Les actions européennes ont nettement accentué leur baisse mercredi après-midi après que le président américain Donald Trump a déclaré que l’accord-cadre soutenant le cessez-le-feu avec l’Iran était désormais terminé, provoquant un mouvement généralisé de repli sur les marchés.
L’indice paneuropéen STOXX 600, qui reculait d’environ 0,4 % à la mi-journée, a finalement perdu 1,7 %, les investisseurs réduisant leur exposition aux actifs risqués. Les déclarations du président ont affaibli les espoirs d’une résolution diplomatique du conflit.
Trump affirme que l’accord est « terminé »
En marge du sommet de l’OTAN à Ankara, Donald Trump a évoqué le protocole d’accord d’Islamabad (MoU), qui avait permis la mise en place d’un fragile cessez-le-feu de 60 jours en juin.
« Nous concluons un accord et tout le monde est d’accord. Pas d’armes nucléaires. Nous concluons un accord. Puis ils sortent, parlent à la presse et disent que nous n’en avons jamais parlé. Quelque chose ne tourne pas rond chez eux. Ils sont fous. En ce qui me concerne, c’est terminé », a déclaré Trump.
L’effondrement de cet accord ravive les inquiétudes concernant d’éventuelles perturbations du trafic maritime dans le détroit d’Ormuz, un passage essentiel pour les échanges mondiaux d’énergie.
Le DAX allemand a reculé de 2,4 %, le CAC 40 français de 2,2 %, tandis que le FTSE 100 britannique et le FTSE MIB italien ont tous deux perdu plus de 1,5 %.
Le pétrole grimpe avec le retour des risques géopolitiques
Les marchés de l’énergie ont vivement réagi à cette nouvelle escalade, le Brent progressant de 5,4 % après avoir déjà gagné du terrain plus tôt dans la séance.

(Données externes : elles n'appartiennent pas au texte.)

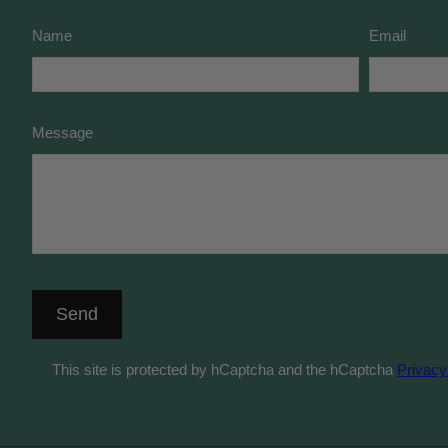
Name
Email
Message
Send
This site is protected by hCaptcha and the hCaptcha
Privacy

Les investisseurs réintègrent désormais un risque accru de perturbation de l’offre mondiale, mettant fin au récent apaisement observé sur les marchés pétroliers.
Les investisseurs attendent les minutes de la Réserve fédérale
L’attention des marchés se tourne également vers la publication des minutes de la réunion de juin de la Réserve fédérale américaine.
Ce document offrira un premier aperçu détaillé des discussions de politique monétaire sous la direction du nouveau président Kevin Warsh. Les investisseurs surveilleront tout indice concernant l’orientation future de la banque centrale.
Plusieurs responsables de la Fed ayant récemment laissé entendre que de nouvelles hausses de taux restaient possibles si l’inflation persistait, un ton plus restrictif dans les minutes pourrait influencer les anticipations sur les taux d’intérêt mondiaux.
Parmi les valeurs énergétiques, Shell (LSE:SHEL) a progressé de 1,6 % et BP (LSE:BP.) de 2,3 %, soutenues par la forte hausse des prix du pétrole.